Figure 11. NEUDC cycle.

Figure 12. WLTC 3 cycle.

The results of the numerical solutions of the system differential Equations (11) and (12) for the angular velocities of the flywheel within the durations of the aforementioned transport cycles are presented in Figure 13 and Figure 14.
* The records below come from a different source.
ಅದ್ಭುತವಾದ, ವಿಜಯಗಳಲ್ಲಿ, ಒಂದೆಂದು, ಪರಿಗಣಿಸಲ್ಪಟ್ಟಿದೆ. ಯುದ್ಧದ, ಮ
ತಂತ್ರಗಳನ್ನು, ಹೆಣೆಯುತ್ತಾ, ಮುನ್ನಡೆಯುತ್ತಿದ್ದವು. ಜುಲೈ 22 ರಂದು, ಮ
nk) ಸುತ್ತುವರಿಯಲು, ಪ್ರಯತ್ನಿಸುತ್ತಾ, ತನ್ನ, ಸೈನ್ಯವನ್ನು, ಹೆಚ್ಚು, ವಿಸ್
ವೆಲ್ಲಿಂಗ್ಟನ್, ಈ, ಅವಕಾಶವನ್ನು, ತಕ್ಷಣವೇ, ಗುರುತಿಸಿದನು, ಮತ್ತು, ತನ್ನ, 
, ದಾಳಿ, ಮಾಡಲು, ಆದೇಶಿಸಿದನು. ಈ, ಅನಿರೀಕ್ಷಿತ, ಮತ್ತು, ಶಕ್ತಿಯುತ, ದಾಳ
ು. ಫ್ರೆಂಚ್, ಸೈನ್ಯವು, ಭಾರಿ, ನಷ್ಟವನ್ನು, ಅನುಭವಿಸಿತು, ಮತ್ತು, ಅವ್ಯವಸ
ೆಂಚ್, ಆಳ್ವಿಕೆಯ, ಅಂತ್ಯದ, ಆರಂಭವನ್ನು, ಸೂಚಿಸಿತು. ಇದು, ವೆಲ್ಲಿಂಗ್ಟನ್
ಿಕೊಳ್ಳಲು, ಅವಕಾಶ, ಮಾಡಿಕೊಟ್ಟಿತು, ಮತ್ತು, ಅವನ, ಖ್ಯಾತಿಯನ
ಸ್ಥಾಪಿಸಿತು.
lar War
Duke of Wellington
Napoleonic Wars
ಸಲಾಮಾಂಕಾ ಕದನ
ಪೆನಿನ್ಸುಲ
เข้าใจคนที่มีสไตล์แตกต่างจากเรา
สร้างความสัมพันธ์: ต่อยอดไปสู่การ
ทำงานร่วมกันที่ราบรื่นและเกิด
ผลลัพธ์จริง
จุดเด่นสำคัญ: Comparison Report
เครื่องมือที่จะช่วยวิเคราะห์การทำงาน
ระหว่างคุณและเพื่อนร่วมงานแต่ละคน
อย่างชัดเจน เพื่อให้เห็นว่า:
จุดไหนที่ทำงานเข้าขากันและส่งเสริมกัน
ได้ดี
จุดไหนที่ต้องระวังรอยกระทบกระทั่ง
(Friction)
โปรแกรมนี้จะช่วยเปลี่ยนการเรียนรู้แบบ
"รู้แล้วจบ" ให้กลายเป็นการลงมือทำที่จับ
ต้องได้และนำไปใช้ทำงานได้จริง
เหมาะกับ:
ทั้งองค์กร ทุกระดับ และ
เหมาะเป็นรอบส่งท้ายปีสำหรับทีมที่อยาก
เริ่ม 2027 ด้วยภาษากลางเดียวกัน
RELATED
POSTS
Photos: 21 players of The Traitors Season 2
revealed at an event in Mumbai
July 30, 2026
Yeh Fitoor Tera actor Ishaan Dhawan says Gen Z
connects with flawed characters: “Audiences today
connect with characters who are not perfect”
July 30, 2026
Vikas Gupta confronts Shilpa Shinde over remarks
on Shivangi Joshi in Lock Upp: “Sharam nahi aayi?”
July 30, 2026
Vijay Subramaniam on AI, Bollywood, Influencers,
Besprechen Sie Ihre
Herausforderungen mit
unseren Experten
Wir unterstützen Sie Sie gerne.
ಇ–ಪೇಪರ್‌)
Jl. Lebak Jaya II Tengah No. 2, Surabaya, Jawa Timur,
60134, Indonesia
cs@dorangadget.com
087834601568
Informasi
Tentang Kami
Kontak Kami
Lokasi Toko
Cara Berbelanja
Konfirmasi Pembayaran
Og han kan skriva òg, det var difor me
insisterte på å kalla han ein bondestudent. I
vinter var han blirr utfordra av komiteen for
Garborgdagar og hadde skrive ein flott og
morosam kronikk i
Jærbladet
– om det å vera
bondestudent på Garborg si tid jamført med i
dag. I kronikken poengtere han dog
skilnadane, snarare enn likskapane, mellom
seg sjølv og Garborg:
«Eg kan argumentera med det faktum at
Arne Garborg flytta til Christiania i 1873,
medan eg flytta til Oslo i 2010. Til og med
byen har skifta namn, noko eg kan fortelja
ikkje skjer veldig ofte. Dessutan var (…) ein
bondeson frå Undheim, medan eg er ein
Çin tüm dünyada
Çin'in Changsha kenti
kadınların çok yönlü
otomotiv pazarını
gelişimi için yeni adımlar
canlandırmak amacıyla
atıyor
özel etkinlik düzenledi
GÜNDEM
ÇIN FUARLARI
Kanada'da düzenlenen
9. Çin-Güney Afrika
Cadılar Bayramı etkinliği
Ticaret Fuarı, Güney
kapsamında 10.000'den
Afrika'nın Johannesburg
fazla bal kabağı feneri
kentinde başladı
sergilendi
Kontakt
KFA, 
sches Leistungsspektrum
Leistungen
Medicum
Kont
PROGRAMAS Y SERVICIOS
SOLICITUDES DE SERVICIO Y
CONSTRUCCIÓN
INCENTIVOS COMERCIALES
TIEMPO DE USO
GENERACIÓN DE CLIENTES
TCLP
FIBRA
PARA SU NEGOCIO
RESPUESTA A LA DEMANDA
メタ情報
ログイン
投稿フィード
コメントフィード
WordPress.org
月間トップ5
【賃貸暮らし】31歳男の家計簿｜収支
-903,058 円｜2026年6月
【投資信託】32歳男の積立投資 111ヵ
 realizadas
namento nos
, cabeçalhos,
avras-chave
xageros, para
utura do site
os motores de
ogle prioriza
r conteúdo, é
Figure 13. ω_f by NEUDEC cycle.

Figure 14. ω_f by WLTC 3 cycle.

4. Conclusions

An innovative structure and algorithm [24] for controlling a hybrid urban electric vehicle with a kinetic energy storage system are proposed, satisfying the set goals:

• Elimination of shock loads on the electric battery during the stopping of the vehicle;
• A single transformation from electrical to mechanical energy;
• The possibility of increasing the mileage/range of the electric vehicle with a single charge of the electric battery is preserved.

The efficiency, reliability, and security of the proposed algorithm for controlling the energy flows between the electric motor and the kinetic energy storage system are proven.

5. Patents

A corresponding utility model has been developed with the name “System for hybrid electric vehicle propulsion with kinetic energy accumulator” and respective number BG/U/2025/6462 [24].